Il lui faudra plus de dix années et un superbe coup de soleil prénommé Geneviève pour se laisser aller au bonheur. Leur mariage en juillet 1985 annonce un album au titre explicite : Oubliez tout ce que je vous ai dit. Car il en a dit des mots de mélancolie, d'errances, de fêlures, de désarroi... “Les divorcés”, puisés dans son mariage à l'eau - aidé par le vécu du moment de son coauteur Jean-Michel Rivat... “Quand j'étais chanteur”, accouché de ses réflexions sur la précarité du vedettariat et les séquelles du temps gui passe... “Trente manières de quitter une fille”, emprunté à Paul Simon pour exorciser les craintes du coup de cœur en danger permanent... “Je cherche un endroit”, no comment...
Là, tu n'es pas d'accord “Laurette”. Tu as ton mot à dire sur sa recherche d'un point de chute affectif et moral. Tu n'as pas oublié l'inquiétude qui te taraudait au début des années 80. Désorienté, Michel était parti traquer la vérité et le spirituel du côté de l'Afrique et de l'Inde.
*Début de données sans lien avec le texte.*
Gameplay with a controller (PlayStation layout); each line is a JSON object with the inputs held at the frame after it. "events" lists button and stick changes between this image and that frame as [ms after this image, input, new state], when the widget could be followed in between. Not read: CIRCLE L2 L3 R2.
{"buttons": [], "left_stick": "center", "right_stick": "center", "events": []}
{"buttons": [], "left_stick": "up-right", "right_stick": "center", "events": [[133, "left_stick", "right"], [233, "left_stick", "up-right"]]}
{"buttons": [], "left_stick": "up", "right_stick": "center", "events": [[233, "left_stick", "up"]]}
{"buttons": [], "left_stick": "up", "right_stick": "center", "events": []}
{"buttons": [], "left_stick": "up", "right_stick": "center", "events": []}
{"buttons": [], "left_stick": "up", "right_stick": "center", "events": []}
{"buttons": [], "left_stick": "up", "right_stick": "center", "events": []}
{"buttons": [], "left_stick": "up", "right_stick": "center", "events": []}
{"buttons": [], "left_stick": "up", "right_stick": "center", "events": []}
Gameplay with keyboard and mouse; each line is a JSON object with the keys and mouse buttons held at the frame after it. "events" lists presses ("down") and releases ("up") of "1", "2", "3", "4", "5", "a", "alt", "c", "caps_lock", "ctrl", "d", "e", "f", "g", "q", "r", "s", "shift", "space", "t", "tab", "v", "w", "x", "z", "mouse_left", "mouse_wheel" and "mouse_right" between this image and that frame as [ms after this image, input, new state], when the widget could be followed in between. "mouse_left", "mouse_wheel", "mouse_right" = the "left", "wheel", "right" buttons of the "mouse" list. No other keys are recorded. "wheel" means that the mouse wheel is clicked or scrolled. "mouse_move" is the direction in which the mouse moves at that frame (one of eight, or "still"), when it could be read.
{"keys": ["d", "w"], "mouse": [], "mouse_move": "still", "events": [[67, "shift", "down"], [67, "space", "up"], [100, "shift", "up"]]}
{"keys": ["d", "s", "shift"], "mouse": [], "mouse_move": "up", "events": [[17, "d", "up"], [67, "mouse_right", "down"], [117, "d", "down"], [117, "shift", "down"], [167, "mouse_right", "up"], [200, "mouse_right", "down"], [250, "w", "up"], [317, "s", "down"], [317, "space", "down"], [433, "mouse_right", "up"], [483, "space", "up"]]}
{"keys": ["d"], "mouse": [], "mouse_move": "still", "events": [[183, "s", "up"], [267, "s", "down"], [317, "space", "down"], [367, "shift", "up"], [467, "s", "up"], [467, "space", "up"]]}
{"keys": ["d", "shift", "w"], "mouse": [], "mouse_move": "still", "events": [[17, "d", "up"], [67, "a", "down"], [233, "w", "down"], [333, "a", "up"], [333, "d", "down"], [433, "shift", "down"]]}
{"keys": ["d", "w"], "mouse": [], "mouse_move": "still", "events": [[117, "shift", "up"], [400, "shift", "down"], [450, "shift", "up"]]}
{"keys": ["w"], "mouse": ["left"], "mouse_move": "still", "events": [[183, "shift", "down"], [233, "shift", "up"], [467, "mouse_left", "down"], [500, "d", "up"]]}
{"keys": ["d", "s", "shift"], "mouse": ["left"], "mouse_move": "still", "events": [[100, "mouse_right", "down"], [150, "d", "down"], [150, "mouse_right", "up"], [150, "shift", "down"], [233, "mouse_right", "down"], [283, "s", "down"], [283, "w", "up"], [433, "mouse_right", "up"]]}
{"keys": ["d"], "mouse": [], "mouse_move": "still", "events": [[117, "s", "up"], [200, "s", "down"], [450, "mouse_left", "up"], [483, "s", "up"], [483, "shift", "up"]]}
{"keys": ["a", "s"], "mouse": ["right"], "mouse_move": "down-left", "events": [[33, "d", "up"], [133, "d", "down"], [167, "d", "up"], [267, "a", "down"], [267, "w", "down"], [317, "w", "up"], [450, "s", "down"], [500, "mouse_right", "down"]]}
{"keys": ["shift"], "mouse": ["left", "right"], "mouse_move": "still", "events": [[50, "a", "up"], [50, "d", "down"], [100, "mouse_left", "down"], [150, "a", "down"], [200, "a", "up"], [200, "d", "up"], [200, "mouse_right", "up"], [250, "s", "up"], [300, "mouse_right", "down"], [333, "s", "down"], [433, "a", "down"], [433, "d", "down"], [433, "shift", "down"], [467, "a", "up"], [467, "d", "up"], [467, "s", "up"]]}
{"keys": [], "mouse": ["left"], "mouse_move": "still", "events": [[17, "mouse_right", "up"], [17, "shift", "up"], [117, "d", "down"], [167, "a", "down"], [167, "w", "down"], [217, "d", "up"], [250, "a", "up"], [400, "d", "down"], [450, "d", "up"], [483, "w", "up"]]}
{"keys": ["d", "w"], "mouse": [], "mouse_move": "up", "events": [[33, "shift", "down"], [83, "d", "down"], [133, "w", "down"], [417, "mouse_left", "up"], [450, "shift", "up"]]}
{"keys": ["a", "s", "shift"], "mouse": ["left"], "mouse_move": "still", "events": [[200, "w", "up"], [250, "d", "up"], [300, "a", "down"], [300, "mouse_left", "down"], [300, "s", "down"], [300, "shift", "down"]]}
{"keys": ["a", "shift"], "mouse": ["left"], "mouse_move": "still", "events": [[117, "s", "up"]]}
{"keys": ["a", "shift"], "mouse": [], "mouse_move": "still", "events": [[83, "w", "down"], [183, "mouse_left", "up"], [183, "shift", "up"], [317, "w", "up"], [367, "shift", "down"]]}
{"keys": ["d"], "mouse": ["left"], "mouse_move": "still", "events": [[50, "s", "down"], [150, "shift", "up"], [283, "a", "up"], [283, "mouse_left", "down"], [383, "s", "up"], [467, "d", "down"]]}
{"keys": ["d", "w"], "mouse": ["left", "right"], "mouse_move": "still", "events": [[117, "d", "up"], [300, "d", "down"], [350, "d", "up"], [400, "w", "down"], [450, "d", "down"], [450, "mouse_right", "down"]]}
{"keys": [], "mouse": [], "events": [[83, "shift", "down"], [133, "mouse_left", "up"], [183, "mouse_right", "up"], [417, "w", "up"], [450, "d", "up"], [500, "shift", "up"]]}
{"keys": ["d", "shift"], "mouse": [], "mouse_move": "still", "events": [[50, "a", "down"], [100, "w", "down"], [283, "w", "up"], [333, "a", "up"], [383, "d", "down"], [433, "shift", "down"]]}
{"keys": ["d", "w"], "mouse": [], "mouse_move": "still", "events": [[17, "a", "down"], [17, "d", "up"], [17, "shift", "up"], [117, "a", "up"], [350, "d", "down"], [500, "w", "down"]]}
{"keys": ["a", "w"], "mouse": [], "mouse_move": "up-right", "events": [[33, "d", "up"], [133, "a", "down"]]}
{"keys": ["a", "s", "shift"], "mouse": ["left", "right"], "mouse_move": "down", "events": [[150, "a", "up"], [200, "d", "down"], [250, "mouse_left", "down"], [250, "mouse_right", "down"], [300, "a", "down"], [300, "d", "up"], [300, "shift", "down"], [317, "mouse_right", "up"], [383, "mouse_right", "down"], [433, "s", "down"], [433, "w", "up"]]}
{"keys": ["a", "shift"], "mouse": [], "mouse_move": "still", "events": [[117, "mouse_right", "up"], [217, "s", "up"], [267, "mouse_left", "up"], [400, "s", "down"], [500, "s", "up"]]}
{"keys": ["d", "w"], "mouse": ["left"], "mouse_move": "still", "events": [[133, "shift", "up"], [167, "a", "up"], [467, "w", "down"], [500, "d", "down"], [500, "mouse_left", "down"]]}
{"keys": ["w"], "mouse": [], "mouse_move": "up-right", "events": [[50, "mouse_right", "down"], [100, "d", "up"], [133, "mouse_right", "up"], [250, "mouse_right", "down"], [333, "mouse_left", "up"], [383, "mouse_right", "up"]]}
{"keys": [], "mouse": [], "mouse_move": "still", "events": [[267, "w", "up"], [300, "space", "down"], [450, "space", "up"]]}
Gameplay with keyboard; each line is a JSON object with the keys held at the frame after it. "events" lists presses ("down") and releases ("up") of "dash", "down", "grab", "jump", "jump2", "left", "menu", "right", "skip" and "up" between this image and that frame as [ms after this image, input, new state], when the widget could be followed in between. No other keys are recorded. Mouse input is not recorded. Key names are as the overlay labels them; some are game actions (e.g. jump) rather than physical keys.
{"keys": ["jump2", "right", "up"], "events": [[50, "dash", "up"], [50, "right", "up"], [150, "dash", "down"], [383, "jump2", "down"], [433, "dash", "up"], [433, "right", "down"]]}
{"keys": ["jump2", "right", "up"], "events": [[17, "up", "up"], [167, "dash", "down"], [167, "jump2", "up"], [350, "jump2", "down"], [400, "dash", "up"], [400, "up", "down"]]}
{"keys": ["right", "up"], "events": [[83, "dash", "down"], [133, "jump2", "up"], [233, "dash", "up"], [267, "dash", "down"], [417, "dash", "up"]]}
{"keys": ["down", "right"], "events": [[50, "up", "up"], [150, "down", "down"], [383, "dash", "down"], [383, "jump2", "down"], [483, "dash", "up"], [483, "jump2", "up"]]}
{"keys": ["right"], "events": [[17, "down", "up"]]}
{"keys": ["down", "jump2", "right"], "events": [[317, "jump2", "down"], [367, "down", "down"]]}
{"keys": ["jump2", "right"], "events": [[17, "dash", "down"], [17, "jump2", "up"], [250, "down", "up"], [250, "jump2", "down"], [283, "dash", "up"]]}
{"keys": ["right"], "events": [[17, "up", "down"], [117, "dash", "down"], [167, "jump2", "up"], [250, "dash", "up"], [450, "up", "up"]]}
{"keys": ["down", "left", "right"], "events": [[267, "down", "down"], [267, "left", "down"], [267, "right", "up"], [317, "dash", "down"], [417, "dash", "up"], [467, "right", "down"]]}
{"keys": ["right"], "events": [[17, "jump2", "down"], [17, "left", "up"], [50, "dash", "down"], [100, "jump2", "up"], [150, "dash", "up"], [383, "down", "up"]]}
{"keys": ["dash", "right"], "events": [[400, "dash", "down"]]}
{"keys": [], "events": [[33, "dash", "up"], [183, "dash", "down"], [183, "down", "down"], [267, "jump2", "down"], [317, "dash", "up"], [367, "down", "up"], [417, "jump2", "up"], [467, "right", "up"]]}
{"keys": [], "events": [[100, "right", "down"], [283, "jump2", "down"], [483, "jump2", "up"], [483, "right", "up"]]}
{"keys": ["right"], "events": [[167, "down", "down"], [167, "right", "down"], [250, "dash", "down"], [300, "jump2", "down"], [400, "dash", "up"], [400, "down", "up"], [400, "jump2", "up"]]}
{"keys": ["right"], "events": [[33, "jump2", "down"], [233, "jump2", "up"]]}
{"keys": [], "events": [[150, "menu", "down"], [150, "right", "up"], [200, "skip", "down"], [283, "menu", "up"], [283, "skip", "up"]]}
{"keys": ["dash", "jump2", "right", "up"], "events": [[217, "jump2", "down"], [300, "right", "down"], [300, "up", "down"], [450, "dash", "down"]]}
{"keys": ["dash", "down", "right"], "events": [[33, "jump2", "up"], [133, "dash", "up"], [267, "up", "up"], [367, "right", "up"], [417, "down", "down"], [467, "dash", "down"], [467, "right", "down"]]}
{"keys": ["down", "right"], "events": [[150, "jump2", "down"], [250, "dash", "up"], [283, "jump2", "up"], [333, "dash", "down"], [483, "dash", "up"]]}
Trop “Loin d'ici” à ton goût. Evasion positive pourtant. Il en reviendra sûr que le Bouddhisme n'est pas la panacée à ses maux de foi et chargé d'images chocs de “Bombay” et d'ailleurs. Le voyageur a depuis choisi les Landes pour se ressourcer. Tu respires Laurette.
En 1989, c'est un époux comblé qui entre chez Trema. Il y retrouve Jacques Revaux, Régis Talar et son presque jumeau Michel Sardou. La bande de ses débuts Barclay. Le retour de Roland Vincent ne tardera pas. Tes repères à nouveau en place, tu peux sereinement chantonner “C'était bien, c'était chouette chez Laurette”.